Tianeptine is approved as a prescription antidepressant in some countries (France, Mexico, others), but it is NOT FDA-approved in the United States. Despite that, it is widely sold at US gas stations and convenience stores under names like 'ZaZa,' 'Tianna Red,' 'Pegasus,' and 'TD Red' marketed as supplements or 'mood enhancers.' The pharmacology matters: at therapeutic doses tianeptine has mild atypical antidepressant activity, but at the recreational doses found in OTC products it acts as a mu-opioid agonist with documented dependence, withdrawal, and increasing reports of seizure and cardiac events. The FDA has issued multiple warnings. At-home KAP while actively using tianeptine is not appropriate — the opioid-like effects compound with ketamine's CNS depression, and the unpredictable dosing in unregulated products makes session planning unsafe.

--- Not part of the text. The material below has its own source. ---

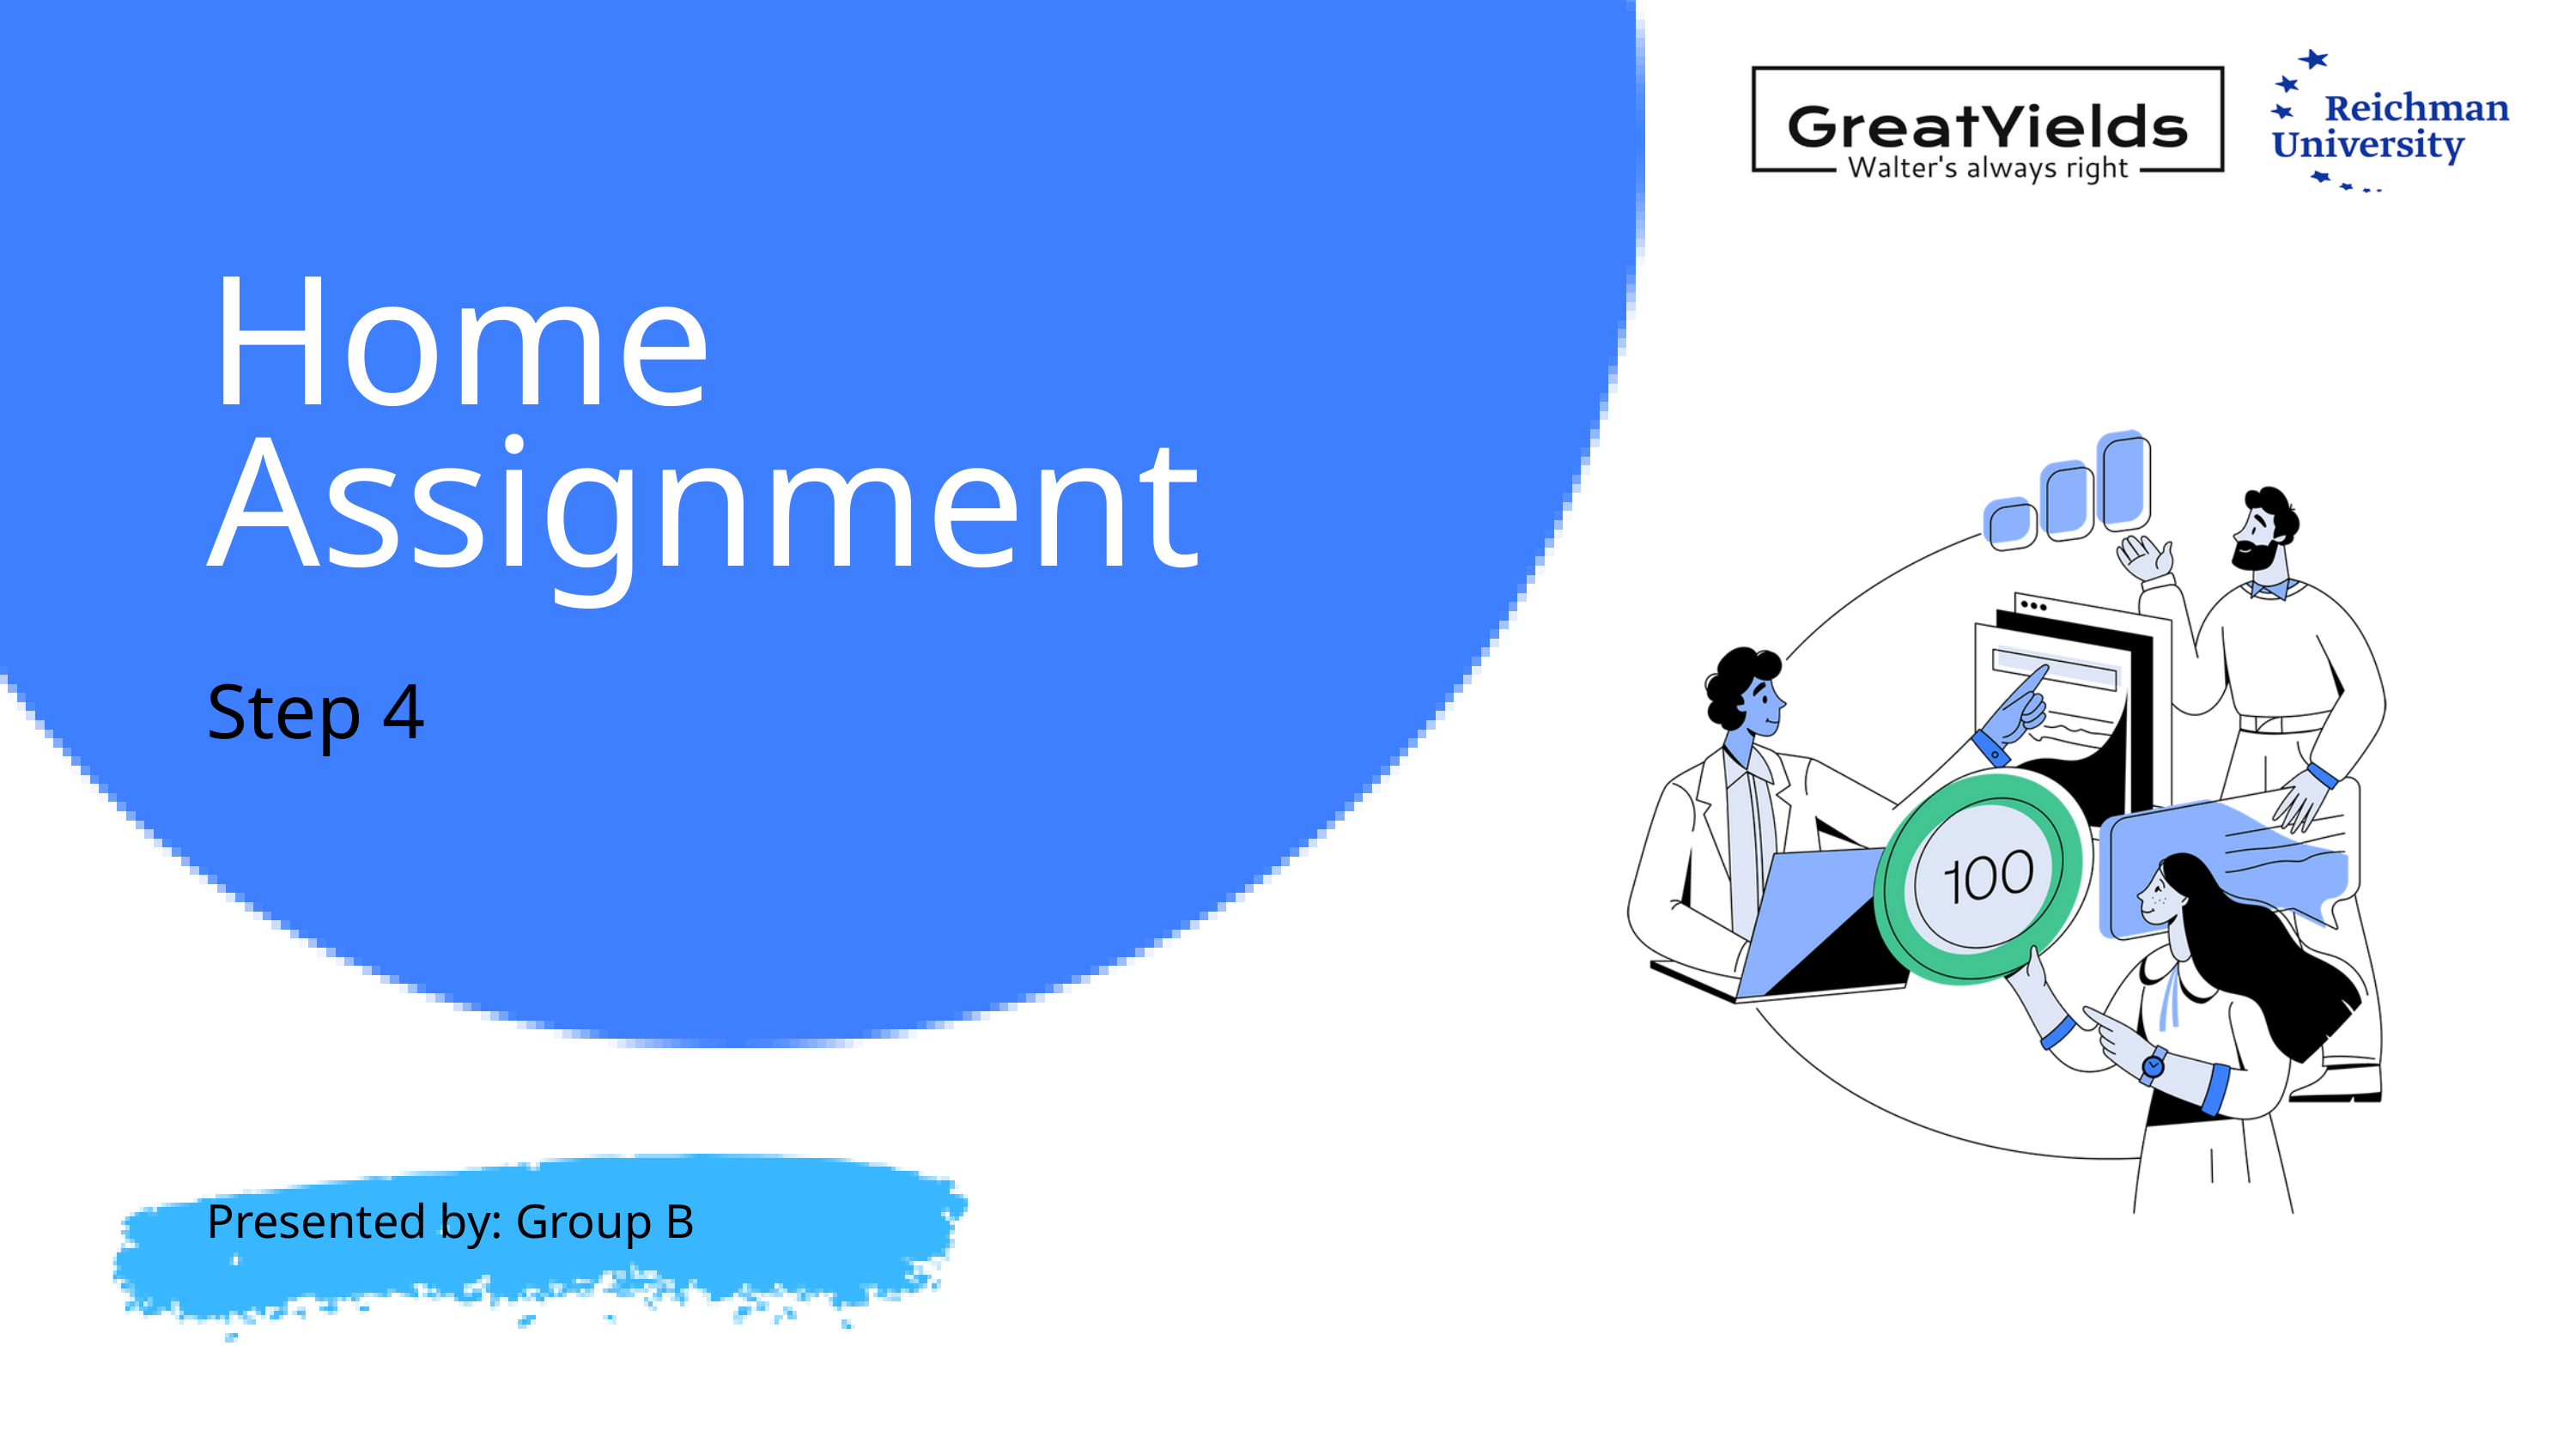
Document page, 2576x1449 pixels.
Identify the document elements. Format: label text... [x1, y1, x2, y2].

Patients on active linezolid are not candidates for at-home ketamine therapy at Tovani Health. This is an operational position, not an evidentiary claim that the combination is universally dangerous. The published case literature is thinner than older safety language suggests; the Veraart 2021 and 2022 work on ketamine plus MAO inhibitors found no documented hypertensive crisis or serotonin syndrome in monitored clinical settings, and the FDA's linezolid warning specifically concerns serotonergic agents like SSRIs and SNRIs rather than ketamine. The reason we hold is mechanism plus setting: ketamine raises BP via indirect catecholamine release, linezolid reversibly inhibits MAO and slows catecholamine clearance, and at-home unmonitored sessions are not the place to test how that interaction will go for a given patient. After your linezolid course is finished and a conservative 14-day washout has passed under your prescriber's care, you become eligible.